Blog Post Title Three
Kingston, Jamaica — Jamaicans have been asked to stay on high alert as an intense weather threatens Jamaica and wider Caribbean this week. A slow-moving tropical system, Tropical Storm Melissa, is expected to escalate into a hurricane while lingering over the western Caribbean Sea posing a serious flood threat to Jamaica and nearby islands.
According to meteorologists from The Weather Company, Melissa’s centre is currently several hundred miles south of Haiti, advancing northwestward. As the system intensifies and decelerates, its greatest danger will come not from wind alone but from prolonged, heavy rainfall.
Jamaica, along with parts of Hispaniola and Cuba, are forecast to receive more than 10 inches (about 250 mm) of rain over the next several days. The slow movement of the storm increases the risk of life-threatening flash floods and landslides, particularly in Jamaica’s inland and mountainous regions. Areas expected to be hardest hit include the Blue Mountains and other elevated terrains, where rainfall can rapidly generate surface runoff and landslide hazards.

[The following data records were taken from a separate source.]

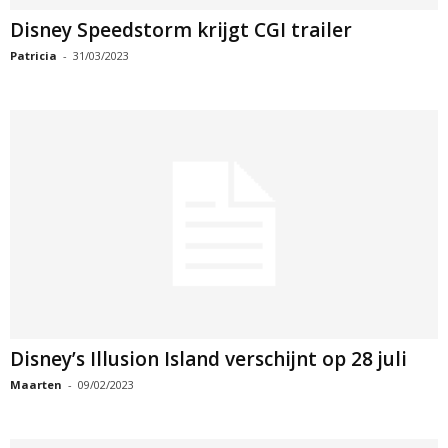
Disney Speedstorm krijgt CGI trailer
Patricia
-
31/03/2023
Disney’s Illusion Island verschijnt op 28 juli
Maarten
-
09/02/2023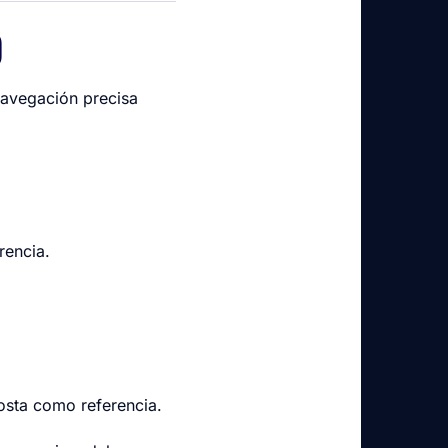
)
navegación precisa
rencia.
costa como referencia.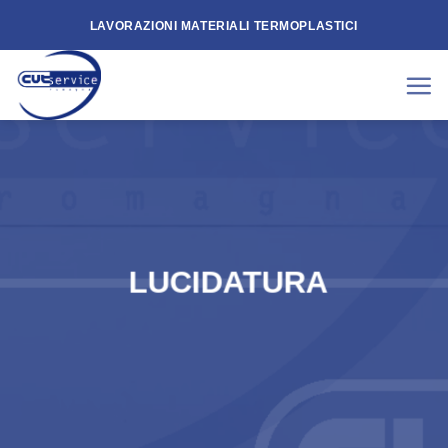
Skip
LAVORAZIONI MATERIALI TERMOPLASTICI
to
content
LUCIDATURA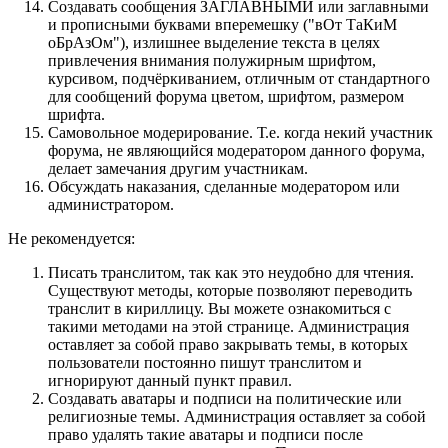
Cоздавать сообщения ЗАГЛАВНЫМИ или заглавными
и прописными буквами вперемешку ("вОт ТаКиМ
оБрАзОм"), излишнее выделение текста в целях
привлечения внимания полужирным шрифтом,
курсивом, подчёркиванием, отличным от стандартного
для сообщений форума цветом, шрифтом, размером
шрифта.
Самовольное модерирование. Т.е. когда некий участник
форума, не являющийся модератором данного форума,
делает замечания другим участникам.
Обсуждать наказания, сделанные модератором или
администратором.
Не рекомендуется:
Писать транслитом, так как это неудобно для чтения.
Существуют методы, которые позволяют переводить
транслит в кириллицу. Вы можете ознакомиться с
такими методами на этой странице. Администрация
оставляет за собой право закрывать темы, в которых
пользователи постоянно пишут транслитом и
игнорируют данный пункт правил.
Создавать аватары и подписи на политические или
религиозные темы. Администрация оставляет за собой
право удалять такие аватары и подписи после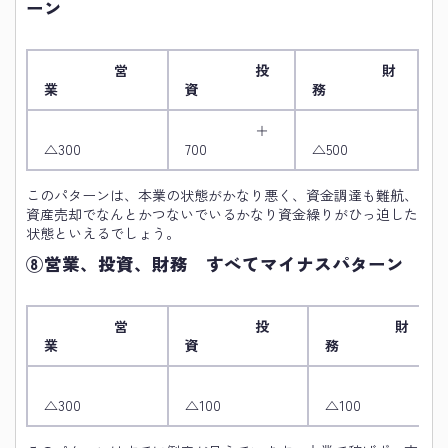
ーン
営
投
財
業
資
務
＋
△300
700
△500
このパターンは、本業の状態がかなり悪く、資金調達も難航、
資産売却でなんとかつないでいるかなり資金繰りがひっ迫した
状態といえるでしょう。
⑧営業、投資、財務 すべてマイナスパターン
営
投
財
業
資
務
△300
△100
△100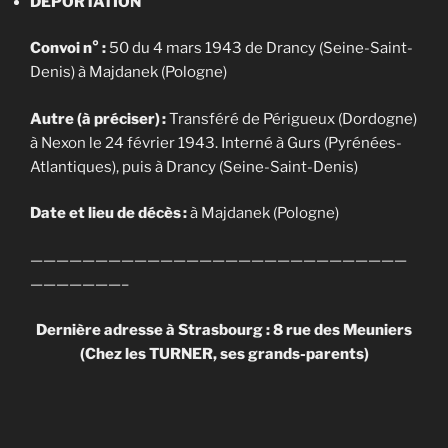
DÉPORTATION
Convoi n° :
50 du 4 mars 1943 de Drancy (Seine-Saint-
Denis) à Majdanek (Pologne)
Autre (à préciser) :
Transféré de Périgueux (Dordogne)
à Nexon le 24 février 1943. Interné à Gurs (Pyrénées-
Atlantiques), puis à Drancy (Seine-Saint-Denis)
Date et lieu de décès :
à Majdanek (Pologne)
—————————————————————————————
———————–
Dernière adresse à Strasbourg : 8 rue des Meuniers
(Chez les TURNER, ses grands-parents)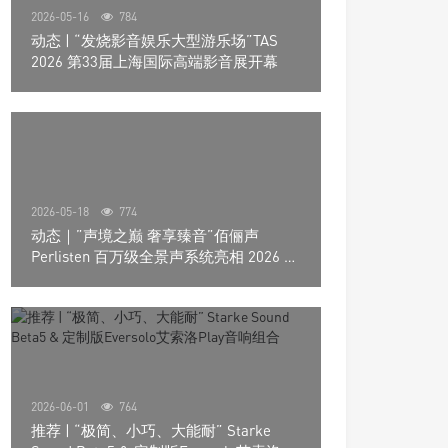
2026-05-16
784
动态 | “发烧影音娱乐大型游乐场”TAS
2026 第33届上海国际高端影音展开幕
2026-05-18
774
动态｜”声境之巅 奢享臻音”佰俪声
Perlisten 百万级全景声系统亮相 2026 北
京国际音响展
2026-06-01
764
推荐 | “极简、小巧、大能耐” Starke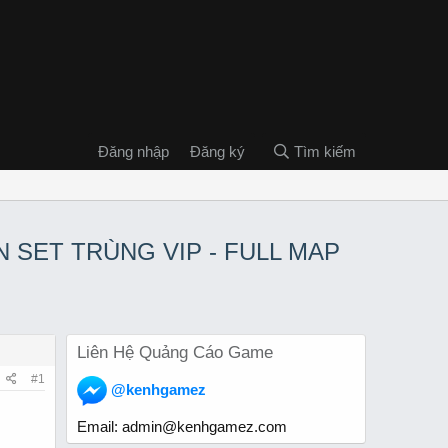
Đăng nhập
Đăng ký
Tìm kiếm
ĂN SET TRÙNG VIP - FULL MAP
Liên Hệ Quảng Cáo Game
#1
@kenhgamez
Email:
admin@kenhgamez.com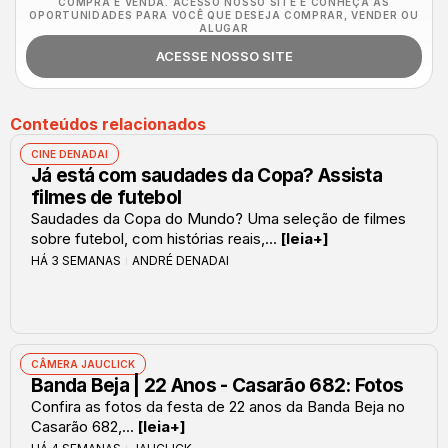
COMPRA E VENDA. ACESSO NOSSO SITE E CONHEÇA AS
OPORTUNIDADES PARA VOCÊ QUE DESEJA COMPRAR, VENDER OU
ALUGAR
ACESSE NOSSO SITE
Conteúdos relacionados
CINE DENADAI
Já está com saudades da Copa? Assista
filmes de futebol
Saudades da Copa do Mundo? Uma seleção de filmes
sobre futebol, com histórias reais,...
[leia+]
HÁ 3 SEMANAS
ANDRÉ DENADAI
CÂMERA JAUCLICK
Banda Beja | 22 Anos - Casarão 682: Fotos
Confira as fotos da festa de 22 anos da Banda Beja no
Casarão 682,...
[leia+]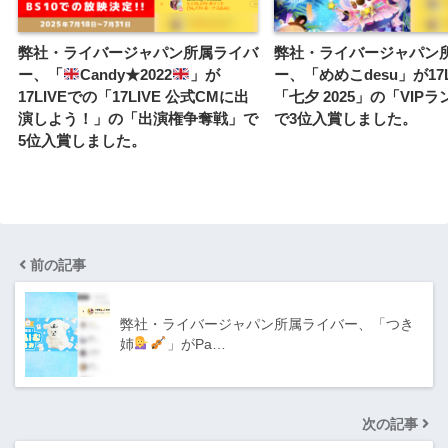
弊社・ライバージャパン所属ライバ
弊社・ライバージャパン
ー、「
Candy★2022
」が
ー、「めめこdesu」が17
17LIVEでの「17LIVE 公式CMに出
「七夕 2025」の「VIP
演しよう！」の「出演権争奪戦」で
で3位入賞しました。
5位入賞しました。
前の記事
弊社・ライバージャパン所属ライバー、「つき
姉
」がPa…
次の記事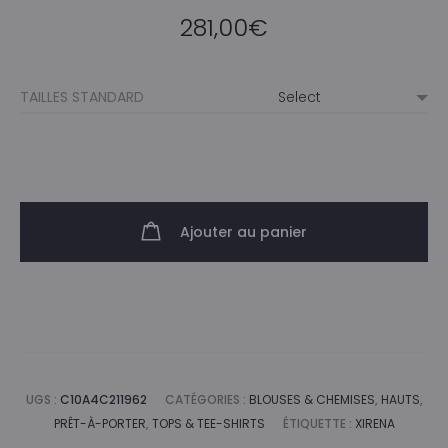
281,00
€
TAILLES STANDARD
Ajouter au panier
UGS :
C10A4C211962
CATÉGORIES :
BLOUSES & CHEMISES
,
HAUTS
,
PRÊT-À-PORTER
,
TOPS & TEE-SHIRTS
ÉTIQUETTE :
XIRENA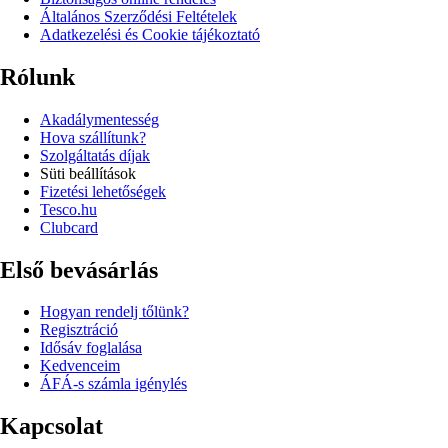
Általános Szerződési Feltételek
Adatkezelési és Cookie tájékoztató
Rólunk
Akadálymentesség
Hova szállítunk?
Szolgáltatás díjak
Süti beállítások
Fizetési lehetőségek
Tesco.hu
Clubcard
Első bevásárlás
Hogyan rendelj tőlünk?
Regisztráció
Idősáv foglalása
Kedvenceim
ÁFÁ-s számla igénylés
Kapcsolat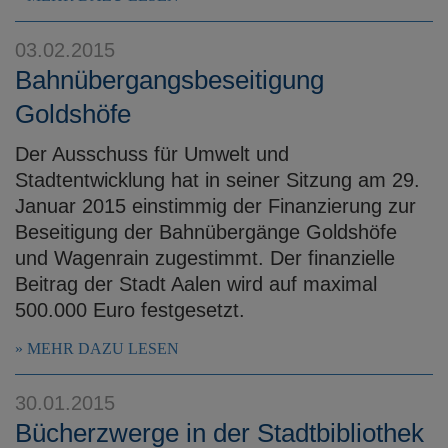
03.02.2015
Bahnübergangsbeseitigung
Goldshöfe
Der Ausschuss für Umwelt und
Stadtentwicklung hat in seiner Sitzung am 29.
Januar 2015 einstimmig der Finanzierung zur
Beseitigung der Bahnübergänge Goldshöfe
und Wagenrain zugestimmt. Der finanzielle
Beitrag der Stadt Aalen wird auf maximal
500.000 Euro festgesetzt.
MEHR DAZU LESEN
30.01.2015
Bücherzwerge in der Stadtbibliothek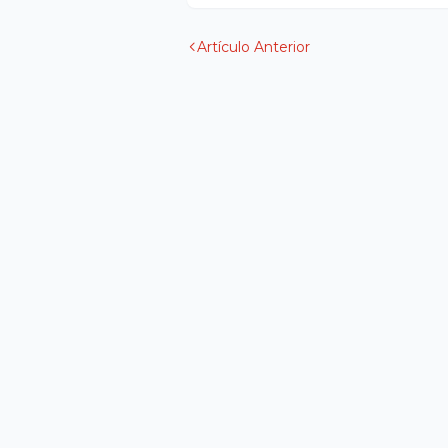
Artículo Anterior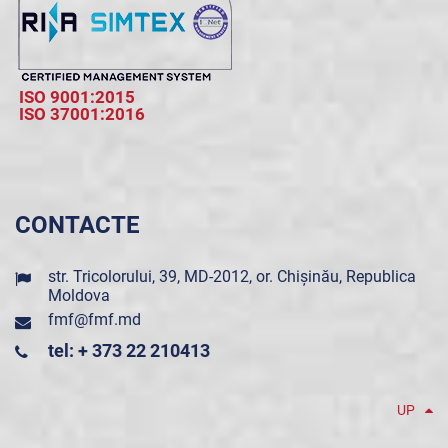
ISO 9001:2015
ISO 37001:2016
CONTACTE
str. Tricolorului, 39, MD-2012, or. Chișinău, Republica
Moldova
fmf@fmf.md
tel: + 373 22 210413
UP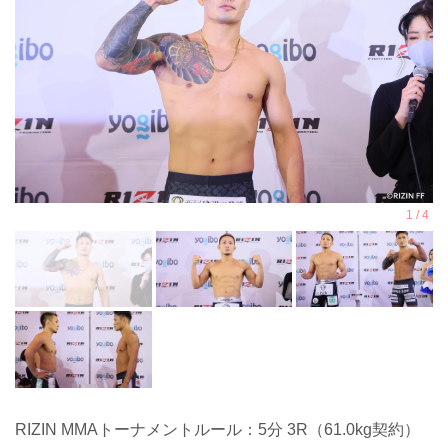
RIZIN MMAトーナメントルール：5分 3R（61.0kg契約）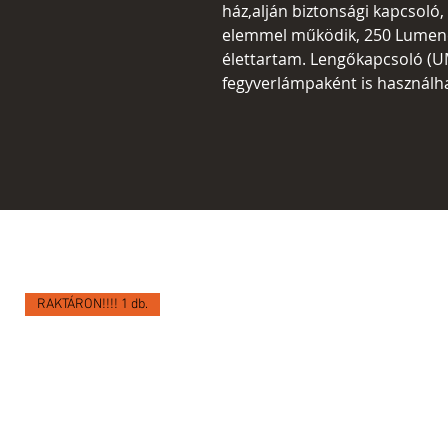
ház,alján biztonsági kapcsoló
elemmel működik, 250 Lumene
élettartam. Lengőkapcsoló (U
fegyverlámpaként is használh
RAKTÁRON!!!! 1 db.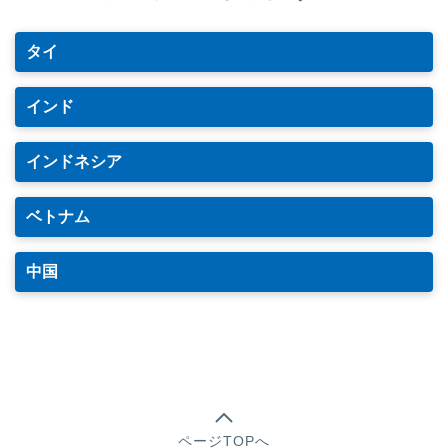
タイ
インド
インドネシア
ベトナム
中国
ページTOPへ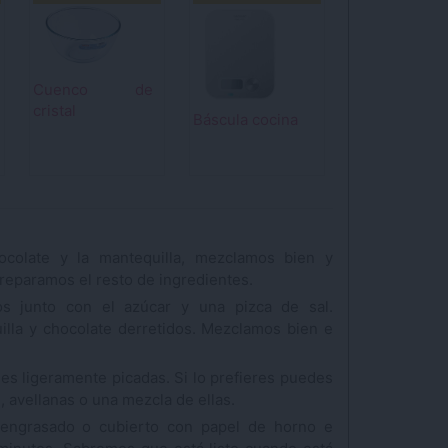
Cuenco de
cristal
Báscula cocina
ocolate y la mantequilla, mezclamos bien y
reparamos el resto de ingredientes.
s junto con el azúcar y una pizca de sal.
lla y chocolate derretidos. Mezclamos bien e
ces ligeramente picadas. Si lo prefieres puedes
, avellanas o una mezcla de ellas.
engrasado o cubierto con papel de horno e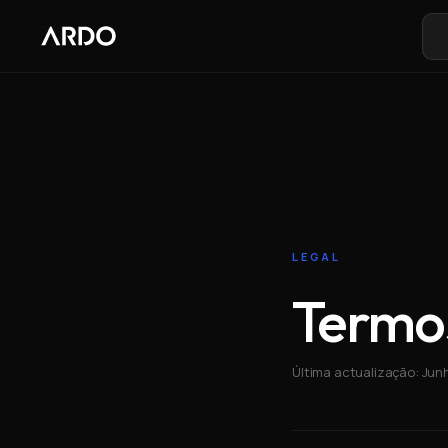
LEGAL
Termos
Última actualização: Jun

While wind shear is currently limiting rapid intensification, forecasters expect Melissa to strengthen into a Category 3–4 hurricane south of Jamaica if it stays over the warm Caribbean waters. Two primary track scenarios are under consideration: a sluggish westward path lingering near Jamaica before curving northeast toward Cuba and the Bahamas. A faster northward turn earlier over Haiti or eastern Cuba, which would reduce time over Jamaica but forecasters currently believe this outcome is less likely.
Local authorities in Jamaica are urged to activate flood-watch alerts in vulnerable parishes, especially those in mountainous or hilly terrain as well as open emergency shelters in high-risk zones and pre-position relief supplies in low-lying coastal communities.
Unlike fast-moving storms that pose mainly wind threats, Melissa’s slow progression enhances rainfall accumulation increasing the risk of localized devastation from floodwater and landslides even if wind speeds remain moderate.
With Jamaica’s mountainous topography and densely settled flood plains, this combination makes Melissa a major concern, particularly in areas still recovering from previous tropical-system damage.